We've been a one car family for about three weeks now and it's not been fun at all since it really extends Nate's day. When he works he's basically gone for 12-13 hours. If I can pick him up or drop him off to meet his train then he's only gone for 12 hours, otherwise he's gone for at least 13 hours. We were expecting to buy a used van from one of Nate's co-workers over the weekend but the battery in the van died and he couldn't drive it to work to give it to Nate. Nate's co-worker is going to get a new battery in the van for us on his next day off and hopefully we'll have the van just before the girls and I leave for Guatemala.
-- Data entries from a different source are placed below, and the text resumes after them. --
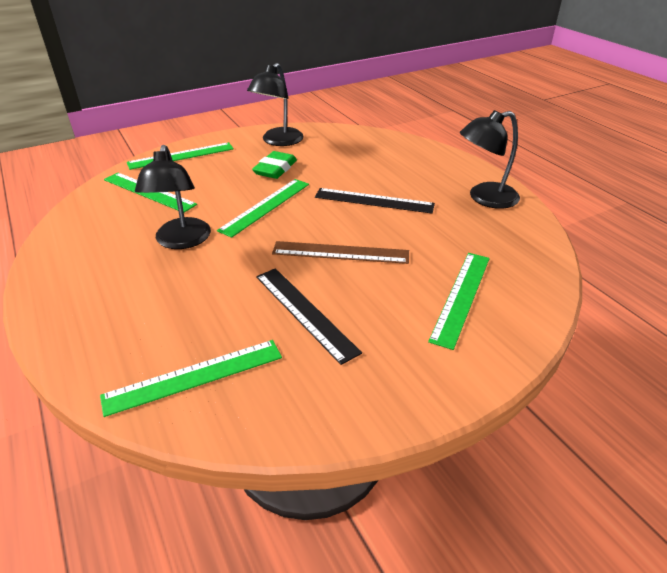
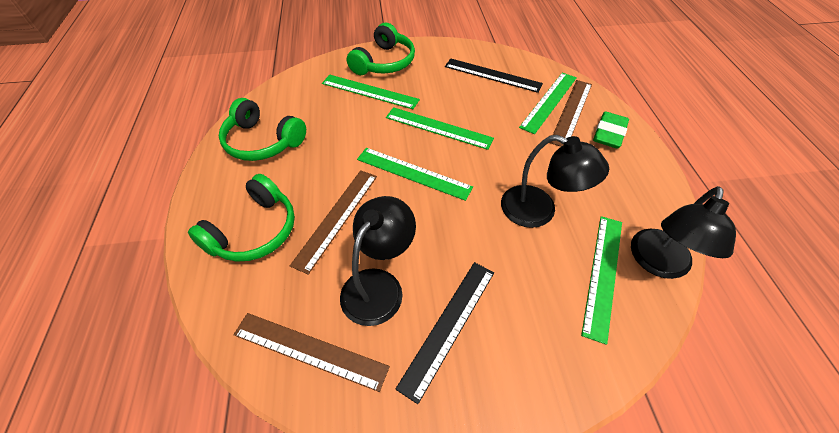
brown ruler: [272,241,409,264] = 1 -> [233,313,390,392] [290,170,377,275] [549,80,592,147] = 3
green headphones: none = 0 -> [188,174,295,262] [219,98,306,161] [346,23,415,75] = 3

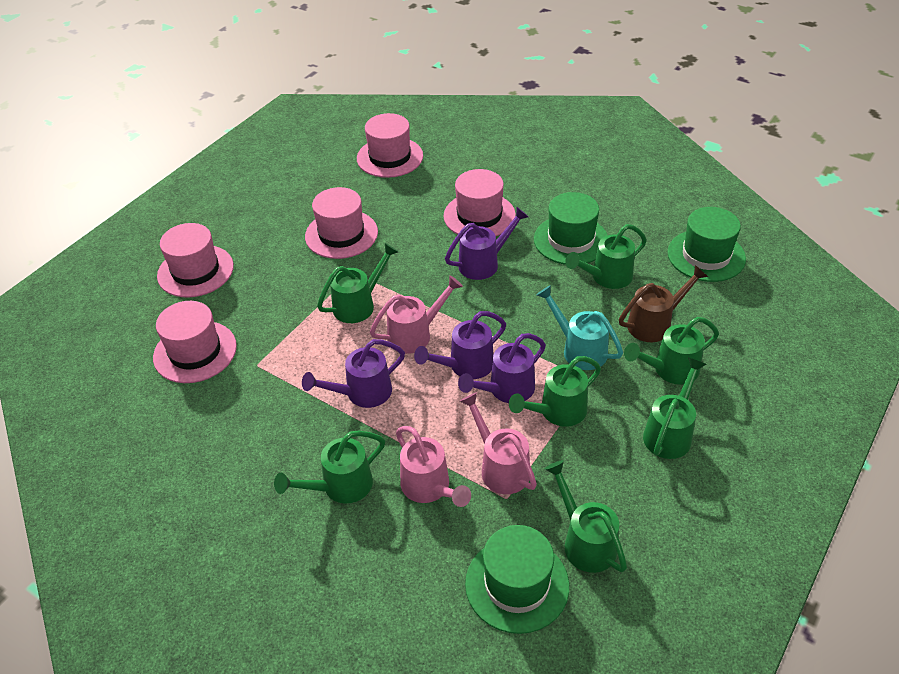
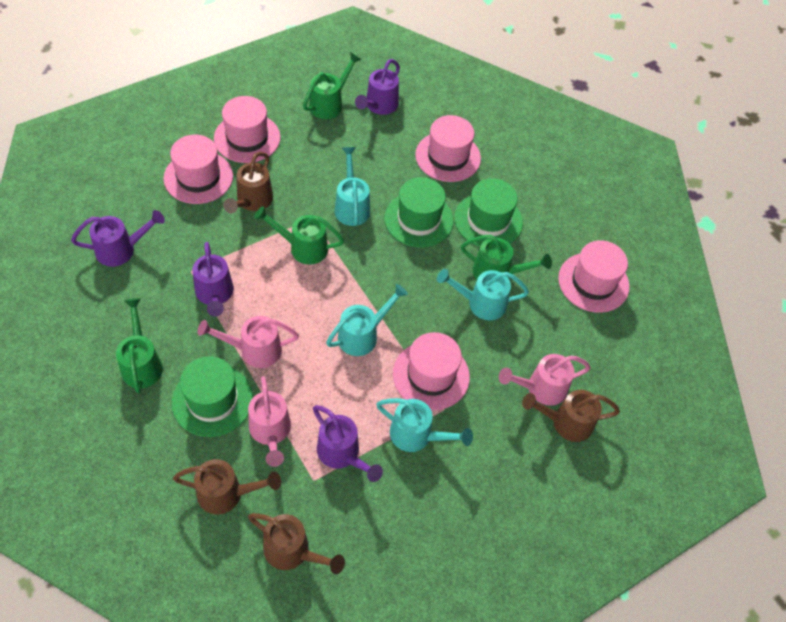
brown watering can: [619,265,708,342] = 1 -> [173,459,281,514] [223,152,273,213] [248,513,345,574] [522,390,620,442] = 4
green watering can: [274,431,385,503] [317,243,398,323] [509,356,601,427] [545,460,627,573] [565,224,647,289] [624,317,719,385] [643,358,706,459] = 7 -> [116,298,163,393] [254,206,344,265] [303,52,362,119] [461,235,552,280] = 4
turquoise watering can: [536,285,623,370] = 1 -> [326,284,408,356] [335,147,370,226] [376,398,473,452] [437,269,529,320] = 4

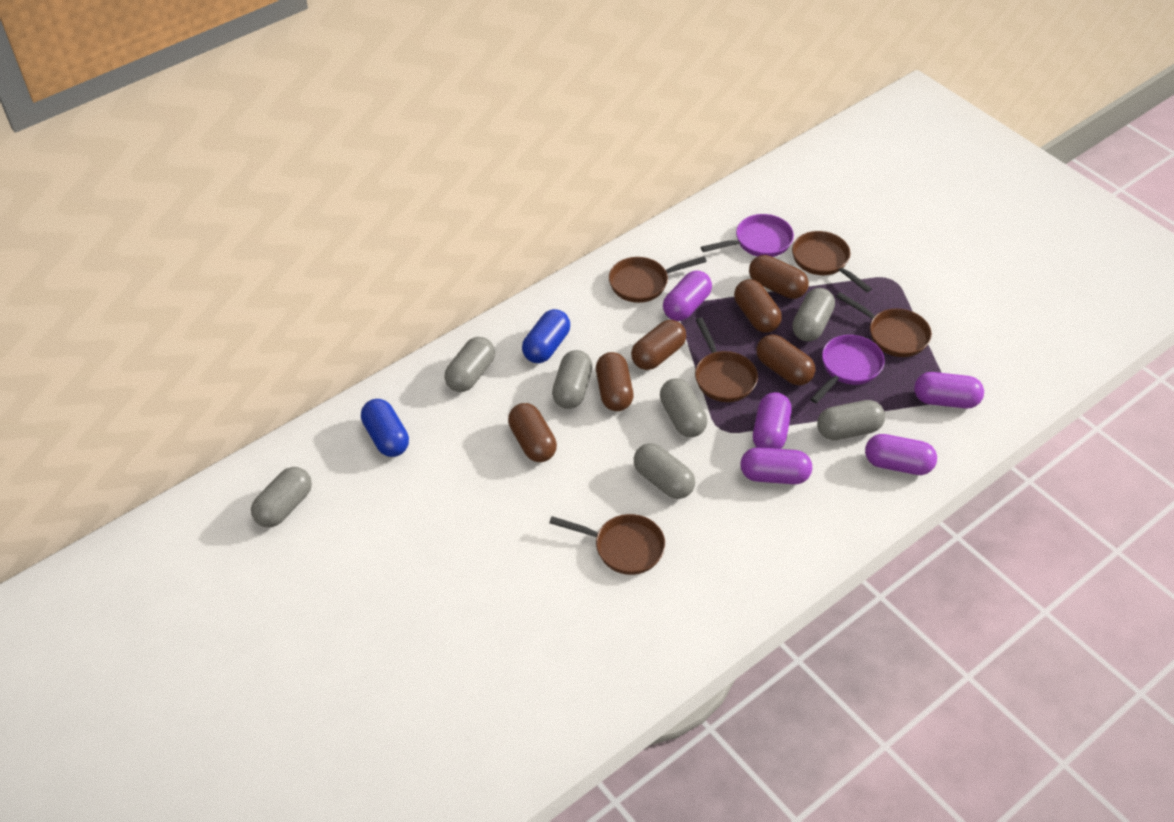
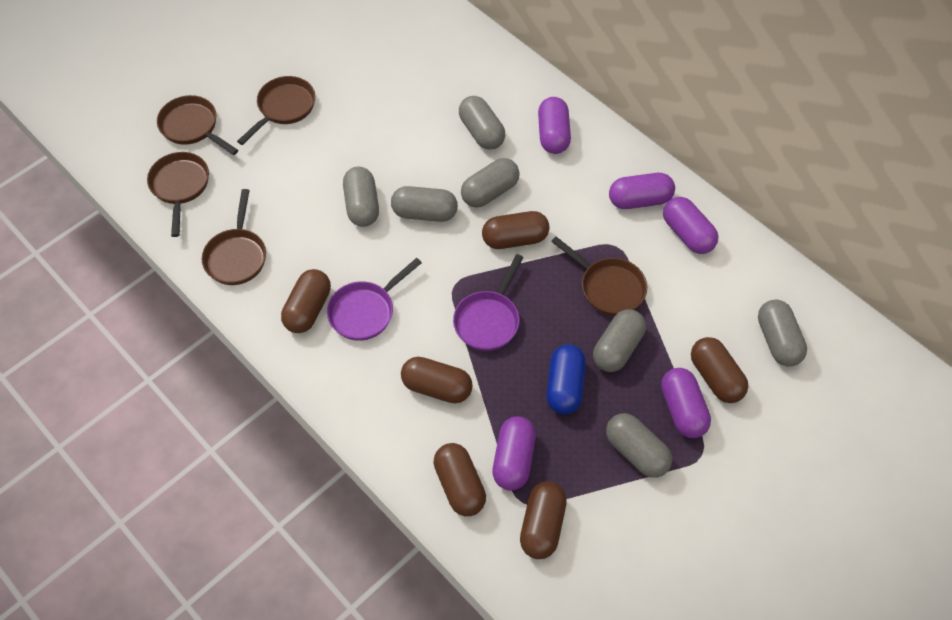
blue capsule: [361,399,409,457] [522,309,570,363] = 2 -> [547,345,586,414] = 1

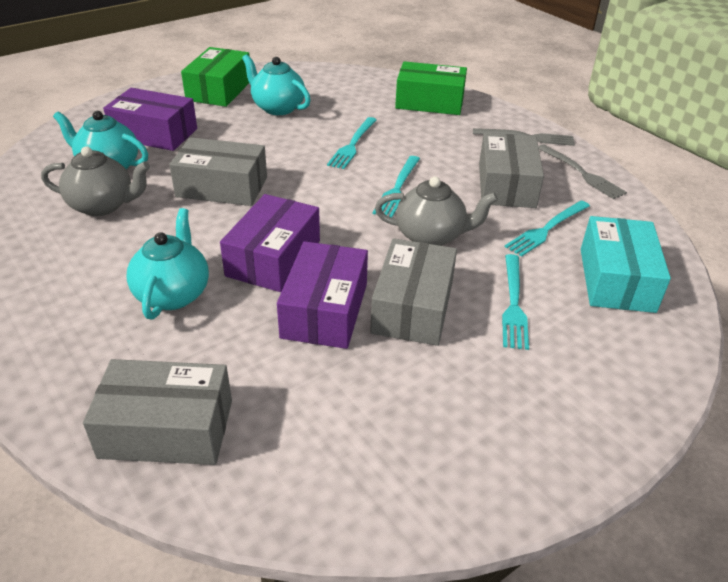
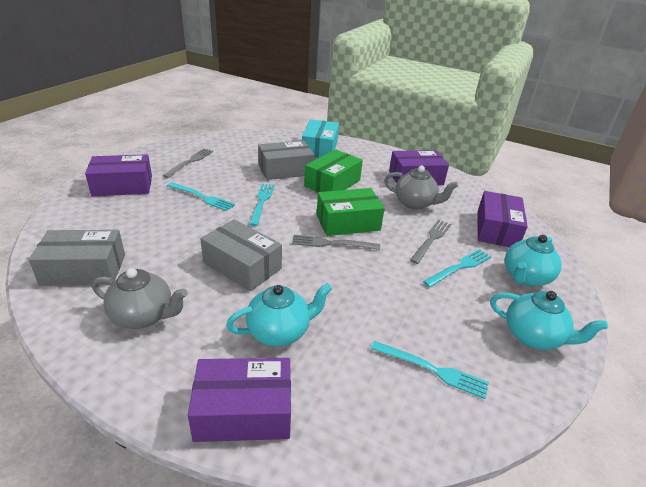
grey box: [83,359,232,465] [169,137,267,206] [370,238,457,346] [479,133,544,208] = 4 -> [29,230,125,286] [200,219,282,291] [258,141,314,180] = 3
grey fork: [473,128,575,146] [538,144,627,199] = 2 -> [163,148,213,178] [292,235,380,250] [410,220,451,264] = 3
purple box: [103,88,197,151] [220,194,320,292] [277,241,368,349] = 3 -> [85,154,152,197] [188,358,291,442] [389,150,449,185] [477,191,528,247] = 4

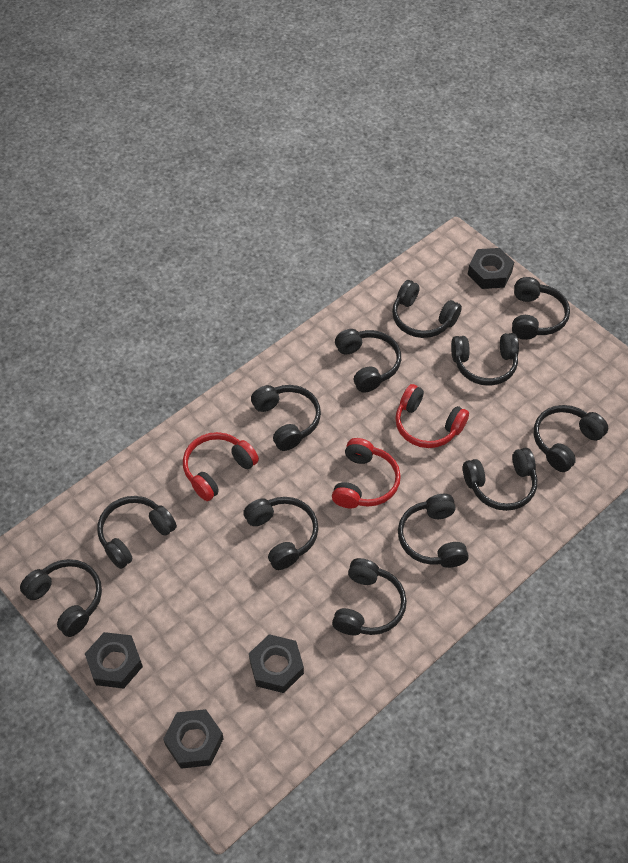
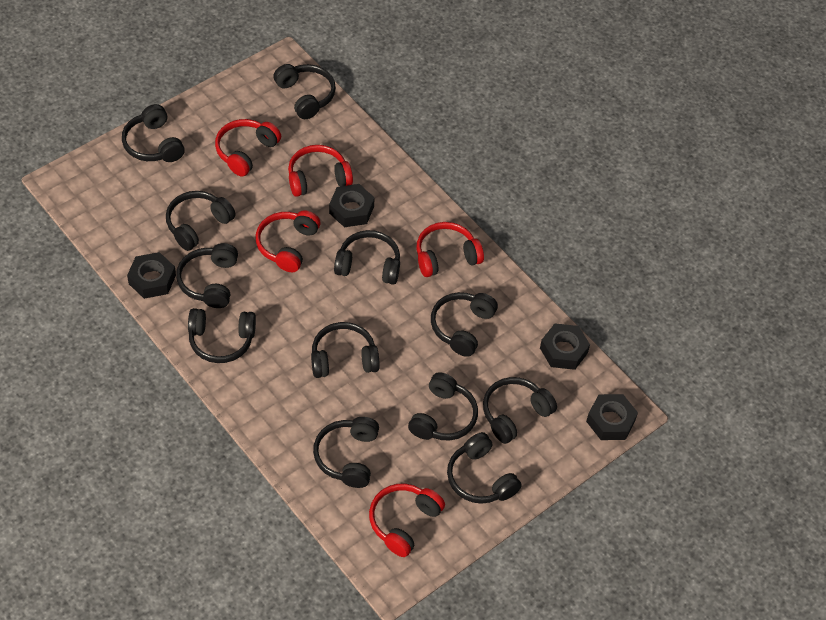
red headphones: [183,432,259,501] [332,438,401,508] [395,384,469,448] = 3 -> [215,119,281,177] [256,210,320,272] [288,145,353,197] [369,483,445,557] [416,222,484,277] = 5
Then yesterday I received an email that someone I cared for had passed away on Tuesday. Rich Krane was a wonderful man. He went by Jagi and was Cole and Dylan's grandpa. Cole and Dylan were the two children I took care of when I worked as a nanny. His death was unexpected even though I knew his health was bad. I spent a lot of time with Rich when Cole was young and he was the easiest person to talk to. I never heard a mean comment come out his mouth and he always knew how to make someone feel valued. He constantly complimented me and told me what a good job I did taking care of Cole and Dylan. We spent a lot of time going to parks, Target, or Chucky Cheese. Before Dylan was born, Cole and I went out with Jagi once a week. When I had Sanaa and stopped working for the Weitzul family, Rich continued to call me every now and then to say hi and let me know he missed our time together. I would then find out that he and Cole were at Target and they were reminiscing about all the times the three of us would go to Target together. A couple of months ago Rich called and I'm so glad I answered the call. Rich called at a time that wasn't the best but I answered it anyway. I had no idea that it would be the last time I would talk with Rich. I think knowing that makes me more aware that I need to stop getting so caught up with my to do list or whatever else I think is important and take the call from someone that is important to me. My to do list will never end but the opportunities to talk with those I care about will end. I am going to miss Rich's unexpected calls a great deal.
Today wasn't much better. For one, Rich and the memories I have of him were on my mind a lot. But this afternoon my computer died. It's dead. It won't turn on. Layla spilled a cup of water that flowed under a binder and then to the computer. According to Nate the water hit the sweet spot and short circuited the entire logic board and power system. My computer is gone. Thankfully I had backed it up fairly recently and don't think I lost much. However it's just one more bad thing to add to my list of difficult and frustrating things these past few weeks.
I do hope to get the rest of our Mt. Hood vacation up before the girls and I leave for Guatemala but I guess we'll just see if that happens or not.
Nate was able to take my back up and load it onto his computer so for the time being we'll be sharing a computer. I'm doing this post from an iPad but I don't have access to my pictures. Luckily the pictures are now on Nate's computer so I can do write blog posts from there when he's not working on his Sunday school lesson.
All that to say I really wonder how Guatemala is going to go. So many frustrating/hard things have happened (car dying, sick kids, death of a friend, computer dying) these past few weeks that it makes me wonder if Satan is attempting to make me second guess going on this trip.
We leave a week from today. I'm anxious about the trip to Guatemala that the girls and I are going on. I've been praying that we are an encouragement to those we meet and that we all stay healthy.